_Given exercise_
Rewrite the data beginning at the line that contains "genus: Mytilus" and stopping after the line that contains "order: Caryophyllales", replacing "common name" with "vernacular name" and leaving everything else the same.

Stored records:
* START *

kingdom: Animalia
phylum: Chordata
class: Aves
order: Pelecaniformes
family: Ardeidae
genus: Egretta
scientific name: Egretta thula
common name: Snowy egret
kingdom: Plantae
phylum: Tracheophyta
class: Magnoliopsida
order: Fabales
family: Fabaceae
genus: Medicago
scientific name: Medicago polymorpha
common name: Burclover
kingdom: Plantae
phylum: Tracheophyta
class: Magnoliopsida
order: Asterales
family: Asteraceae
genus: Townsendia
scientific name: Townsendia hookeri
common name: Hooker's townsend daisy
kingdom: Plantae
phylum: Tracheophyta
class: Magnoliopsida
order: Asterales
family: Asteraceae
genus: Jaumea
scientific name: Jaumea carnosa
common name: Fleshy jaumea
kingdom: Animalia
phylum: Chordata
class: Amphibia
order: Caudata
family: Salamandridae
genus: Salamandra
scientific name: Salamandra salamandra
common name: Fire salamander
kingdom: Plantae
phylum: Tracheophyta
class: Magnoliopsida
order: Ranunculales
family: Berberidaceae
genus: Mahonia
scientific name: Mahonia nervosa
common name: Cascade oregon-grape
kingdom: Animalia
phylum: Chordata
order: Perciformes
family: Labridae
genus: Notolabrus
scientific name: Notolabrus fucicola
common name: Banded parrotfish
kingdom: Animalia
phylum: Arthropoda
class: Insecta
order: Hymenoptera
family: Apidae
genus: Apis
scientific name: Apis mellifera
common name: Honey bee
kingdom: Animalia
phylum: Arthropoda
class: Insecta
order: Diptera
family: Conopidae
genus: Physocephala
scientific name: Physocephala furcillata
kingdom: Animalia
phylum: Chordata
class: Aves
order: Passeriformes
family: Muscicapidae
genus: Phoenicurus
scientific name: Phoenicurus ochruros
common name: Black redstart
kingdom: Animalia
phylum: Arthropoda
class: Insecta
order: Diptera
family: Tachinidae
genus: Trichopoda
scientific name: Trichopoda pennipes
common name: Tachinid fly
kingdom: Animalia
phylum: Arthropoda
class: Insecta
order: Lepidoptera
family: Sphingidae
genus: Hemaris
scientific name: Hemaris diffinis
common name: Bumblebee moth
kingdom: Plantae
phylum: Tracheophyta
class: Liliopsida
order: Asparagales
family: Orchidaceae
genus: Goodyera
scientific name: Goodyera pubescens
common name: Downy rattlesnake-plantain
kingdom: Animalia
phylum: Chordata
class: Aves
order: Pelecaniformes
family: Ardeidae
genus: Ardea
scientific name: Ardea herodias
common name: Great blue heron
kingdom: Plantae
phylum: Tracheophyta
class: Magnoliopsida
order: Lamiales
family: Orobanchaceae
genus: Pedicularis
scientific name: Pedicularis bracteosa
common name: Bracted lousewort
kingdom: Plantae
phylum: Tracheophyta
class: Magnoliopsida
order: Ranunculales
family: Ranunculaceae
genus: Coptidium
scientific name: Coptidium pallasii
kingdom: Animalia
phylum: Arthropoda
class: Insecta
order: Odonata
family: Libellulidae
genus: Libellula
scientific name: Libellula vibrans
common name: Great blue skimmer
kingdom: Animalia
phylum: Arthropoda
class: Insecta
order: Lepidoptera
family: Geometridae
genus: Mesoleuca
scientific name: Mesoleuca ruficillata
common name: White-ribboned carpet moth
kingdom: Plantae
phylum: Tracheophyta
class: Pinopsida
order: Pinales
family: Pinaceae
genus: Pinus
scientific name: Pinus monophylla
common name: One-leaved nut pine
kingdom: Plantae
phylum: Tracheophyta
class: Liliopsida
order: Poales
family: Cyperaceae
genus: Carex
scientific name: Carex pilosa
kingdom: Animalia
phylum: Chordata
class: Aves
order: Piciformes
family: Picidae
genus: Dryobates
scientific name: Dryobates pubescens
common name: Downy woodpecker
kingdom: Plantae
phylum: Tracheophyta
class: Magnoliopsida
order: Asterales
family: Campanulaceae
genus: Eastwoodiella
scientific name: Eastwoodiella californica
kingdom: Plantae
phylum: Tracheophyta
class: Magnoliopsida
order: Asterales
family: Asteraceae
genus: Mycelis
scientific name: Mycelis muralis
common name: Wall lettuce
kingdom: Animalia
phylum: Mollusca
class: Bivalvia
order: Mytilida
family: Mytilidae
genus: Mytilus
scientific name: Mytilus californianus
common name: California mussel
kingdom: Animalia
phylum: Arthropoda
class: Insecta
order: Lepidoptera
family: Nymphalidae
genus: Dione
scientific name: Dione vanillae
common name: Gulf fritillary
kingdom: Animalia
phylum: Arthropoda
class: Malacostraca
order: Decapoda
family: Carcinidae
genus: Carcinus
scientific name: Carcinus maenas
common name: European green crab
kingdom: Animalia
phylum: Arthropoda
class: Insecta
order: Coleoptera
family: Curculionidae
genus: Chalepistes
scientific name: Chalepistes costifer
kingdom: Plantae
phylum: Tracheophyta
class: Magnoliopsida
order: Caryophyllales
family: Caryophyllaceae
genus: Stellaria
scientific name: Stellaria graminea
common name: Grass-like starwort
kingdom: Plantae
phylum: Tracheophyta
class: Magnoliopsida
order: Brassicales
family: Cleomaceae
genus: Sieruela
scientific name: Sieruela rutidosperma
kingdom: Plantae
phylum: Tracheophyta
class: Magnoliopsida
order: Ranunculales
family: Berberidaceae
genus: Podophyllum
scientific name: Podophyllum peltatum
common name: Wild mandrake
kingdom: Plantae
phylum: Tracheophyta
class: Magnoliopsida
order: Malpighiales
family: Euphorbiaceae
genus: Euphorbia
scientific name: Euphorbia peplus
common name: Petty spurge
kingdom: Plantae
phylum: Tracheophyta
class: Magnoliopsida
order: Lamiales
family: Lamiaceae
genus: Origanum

* END *

_Result below_
genus: Mytilus
scientific name: Mytilus californianus
vernacular name: California mussel
kingdom: Animalia
phylum: Arthropoda
class: Insecta
order: Lepidoptera
family: Nymphalidae
genus: Dione
scientific name: Dione vanillae
vernacular name: Gulf fritillary
kingdom: Animalia
phylum: Arthropoda
class: Malacostraca
order: Decapoda
family: Carcinidae
genus: Carcinus
scientific name: Carcinus maenas
vernacular name: European green crab
kingdom: Animalia
phylum: Arthropoda
class: Insecta
order: Coleoptera
family: Curculionidae
genus: Chalepistes
scientific name: Chalepistes costifer
kingdom: Plantae
phylum: Tracheophyta
class: Magnoliopsida
order: Caryophyllales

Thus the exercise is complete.